Given passage:

By David Dodd
Here’s the plan—each week, I will blog about a different song, focusing, usually, on the lyrics, but also on some other aspects of the song, including its overall impact—a truly subjective thing. Therefore, the best part, I would hope, would not be anything in particular that I might have to say, but rather, the conversation that may happen via the comments over the course of time—and since all the posts will stay up, you can feel free to weigh in any time on any of the songs! With Grateful Dead lyrics, there’s always a new and different take on what they bring up for each listener, it seems. (I’ll consider requests for particular songs—just private message me!)
As I write this, it is April Fool’s Day.
There are quite a number of fools in Grateful Dead songs.
“You thought you was the cool fool...”
“Don’t lend your hand to raise no flag atop no Ship of Fools...”
“Heaven help the fool...”
But the one that sprang to my mind today was “Foolish Heart,” a song that bounced onto the scene in the wake of the success of “Touch of Grey,” somehow in the same lyrical and musical family of Hunter / Garcia collaborations.
Both songs seem to be a bit on the preachy side, for want of a better word. But the preacher, in each case, might be seen to be a bit like an unreliable narrator in a well-written novel, with the plot completely thrown off or at least jaundiced by the narrative voice.
The advice being dispensed must spring from a place of deep hurt. The narrator is wounded, and therefore unreliable and, well, willing to be wrong. The singer, the character being portrayed, through Garcia, by Hunter, is willing to do any and everything rather than make the same mistake in love again.
I imagine we can all identify, to a point.
In “Touch of Grey,” the singer seems to have found himself at a point in life when all he can really do is make the best of a bad lot (kid can’t read, rent’s not paid, etc.) and note that at least he will get by—he’ll survive, if only just. (I’ll have to get around to “Touch of Grey” one of these days soon....) The line: “Light a candle, curse the glare” would definitely not be out of place in “Foolish Heart,” where we are told to “bite the hand that bakes your bread.”
Hunter loves to take us by surprise, to take cliche’s and turn them in on themselves—a signal feature of both songs.
Not all the advice seems ill-advised. “Speak with wisdom like a child, directly to the heart.” I like that. But “Shun a friend, shun a brother and a friend” not so much. The Annotated Lyrics notes a number of possible allusions in the lyrics, mostly looking at the revisionist approach to tried-and-true sayings such as “out of the mouths of babes...” and “bit the hand that feeds them,” and “where angels fear to tread.” I especially enjoy the caution “never look around the bend,” since it brings to mind, for me, the legend that Neal Cassady could actually see around corners while driving.
So. All this begs the question—what is a “foolish” heart? What kind of person is the narrator referring to? Hunter does get specific at one point (in the bridge—almost always the dramatic, or most significant lyrical part, of any given song):
A foolish heart will call on you
To toss your dreams away
Then turn around and blame you
For the way you went astray
A foolish heart will cost you sleep
And often make you curse
A selfish heart is trouble
But a foolish heart is worse
The characteristic seems to be a sort of hypocrisy—first urging you to do something crazy, then chastising you for that insanity. “Go ahead,” the foolish heart tells us, “take a chance! Take a risk!” and then, when we do: “What, are you nuts? You’re throwing everything away!” I think I can understand that, although I might call such a heart cruel rather than foolish. If the fool, however, could also be the trickster, or even the prankster, then definitely: never trust a prankster.

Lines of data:
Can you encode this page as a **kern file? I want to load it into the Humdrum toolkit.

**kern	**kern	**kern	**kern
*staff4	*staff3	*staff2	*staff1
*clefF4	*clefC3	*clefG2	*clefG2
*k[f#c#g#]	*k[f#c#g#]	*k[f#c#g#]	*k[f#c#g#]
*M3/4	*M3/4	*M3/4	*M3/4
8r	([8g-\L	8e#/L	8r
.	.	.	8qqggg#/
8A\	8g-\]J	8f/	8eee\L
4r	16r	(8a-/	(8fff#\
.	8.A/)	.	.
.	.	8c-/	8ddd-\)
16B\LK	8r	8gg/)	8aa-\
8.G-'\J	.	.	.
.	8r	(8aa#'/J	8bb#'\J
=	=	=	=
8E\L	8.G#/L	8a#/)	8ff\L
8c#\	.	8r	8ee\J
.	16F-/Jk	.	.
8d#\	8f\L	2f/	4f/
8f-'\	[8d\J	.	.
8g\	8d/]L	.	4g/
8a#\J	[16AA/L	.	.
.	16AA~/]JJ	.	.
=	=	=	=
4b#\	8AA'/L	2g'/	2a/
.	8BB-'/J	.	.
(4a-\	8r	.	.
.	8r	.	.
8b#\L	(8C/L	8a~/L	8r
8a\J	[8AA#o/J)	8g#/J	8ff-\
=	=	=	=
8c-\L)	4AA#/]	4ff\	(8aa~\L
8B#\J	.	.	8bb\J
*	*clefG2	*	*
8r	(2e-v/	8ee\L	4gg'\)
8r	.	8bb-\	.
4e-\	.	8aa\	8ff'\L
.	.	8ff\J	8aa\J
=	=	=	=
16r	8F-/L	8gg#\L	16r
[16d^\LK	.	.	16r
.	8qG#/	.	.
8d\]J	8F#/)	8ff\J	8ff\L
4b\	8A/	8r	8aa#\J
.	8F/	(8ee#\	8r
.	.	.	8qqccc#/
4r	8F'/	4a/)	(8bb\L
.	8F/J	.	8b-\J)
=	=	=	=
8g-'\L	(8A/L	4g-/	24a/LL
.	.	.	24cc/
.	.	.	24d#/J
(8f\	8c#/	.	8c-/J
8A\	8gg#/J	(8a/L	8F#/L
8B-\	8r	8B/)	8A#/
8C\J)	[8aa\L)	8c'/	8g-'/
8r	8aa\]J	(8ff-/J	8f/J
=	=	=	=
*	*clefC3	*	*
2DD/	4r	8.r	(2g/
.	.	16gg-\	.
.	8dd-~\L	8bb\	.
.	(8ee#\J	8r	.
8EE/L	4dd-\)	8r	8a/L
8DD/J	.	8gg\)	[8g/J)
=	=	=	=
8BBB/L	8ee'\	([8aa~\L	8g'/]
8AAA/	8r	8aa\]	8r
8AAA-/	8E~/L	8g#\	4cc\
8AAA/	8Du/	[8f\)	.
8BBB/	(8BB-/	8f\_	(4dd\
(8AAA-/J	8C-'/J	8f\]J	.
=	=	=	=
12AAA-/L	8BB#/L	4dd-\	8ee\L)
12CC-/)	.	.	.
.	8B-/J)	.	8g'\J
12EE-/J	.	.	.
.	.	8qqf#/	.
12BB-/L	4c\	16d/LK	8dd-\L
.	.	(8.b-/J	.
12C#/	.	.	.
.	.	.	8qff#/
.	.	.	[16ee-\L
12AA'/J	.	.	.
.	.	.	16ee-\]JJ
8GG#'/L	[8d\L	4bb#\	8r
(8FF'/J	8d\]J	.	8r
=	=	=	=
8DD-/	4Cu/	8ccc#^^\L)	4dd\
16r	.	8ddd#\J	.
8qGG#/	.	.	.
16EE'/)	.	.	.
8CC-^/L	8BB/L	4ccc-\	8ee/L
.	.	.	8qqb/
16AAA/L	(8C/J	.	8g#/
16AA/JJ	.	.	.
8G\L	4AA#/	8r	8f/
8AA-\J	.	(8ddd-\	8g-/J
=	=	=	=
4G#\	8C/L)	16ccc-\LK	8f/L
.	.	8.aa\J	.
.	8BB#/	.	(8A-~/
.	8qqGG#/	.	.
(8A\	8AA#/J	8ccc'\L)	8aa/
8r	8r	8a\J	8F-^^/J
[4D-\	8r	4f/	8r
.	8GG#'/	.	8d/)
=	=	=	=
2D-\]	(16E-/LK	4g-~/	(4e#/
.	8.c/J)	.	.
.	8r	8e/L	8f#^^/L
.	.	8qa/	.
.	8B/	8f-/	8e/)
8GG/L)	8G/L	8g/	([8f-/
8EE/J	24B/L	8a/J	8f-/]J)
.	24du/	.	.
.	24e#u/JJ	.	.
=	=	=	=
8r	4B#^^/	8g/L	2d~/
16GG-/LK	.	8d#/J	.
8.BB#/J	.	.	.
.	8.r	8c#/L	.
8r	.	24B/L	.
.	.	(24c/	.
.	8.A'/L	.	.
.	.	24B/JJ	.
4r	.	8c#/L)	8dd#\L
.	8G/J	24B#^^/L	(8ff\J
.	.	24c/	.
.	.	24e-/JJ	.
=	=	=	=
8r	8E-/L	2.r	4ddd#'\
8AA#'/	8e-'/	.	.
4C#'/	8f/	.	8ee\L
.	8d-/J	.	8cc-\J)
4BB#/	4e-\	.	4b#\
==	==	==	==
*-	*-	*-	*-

Set problem: Please transcribe the part of the Foolish Heart blog post starting at "By David Dodd" and ending at "Grateful Dead songs.".

Response to the task:
By David Dodd
Here’s the plan—each week, I will blog about a different song, focusing, usually, on the lyrics, but also on some other aspects of the song, including its overall impact—a truly subjective thing. Therefore, the best part, I would hope, would not be anything in particular that I might have to say, but rather, the conversation that may happen via the comments over the course of time—and since all the posts will stay up, you can feel free to weigh in any time on any of the songs! With Grateful Dead lyrics, there’s always a new and different take on what they bring up for each listener, it seems. (I’ll consider requests for particular songs—just private message me!)
As I write this, it is April Fool’s Day.
There are quite a number of fools in Grateful Dead songs.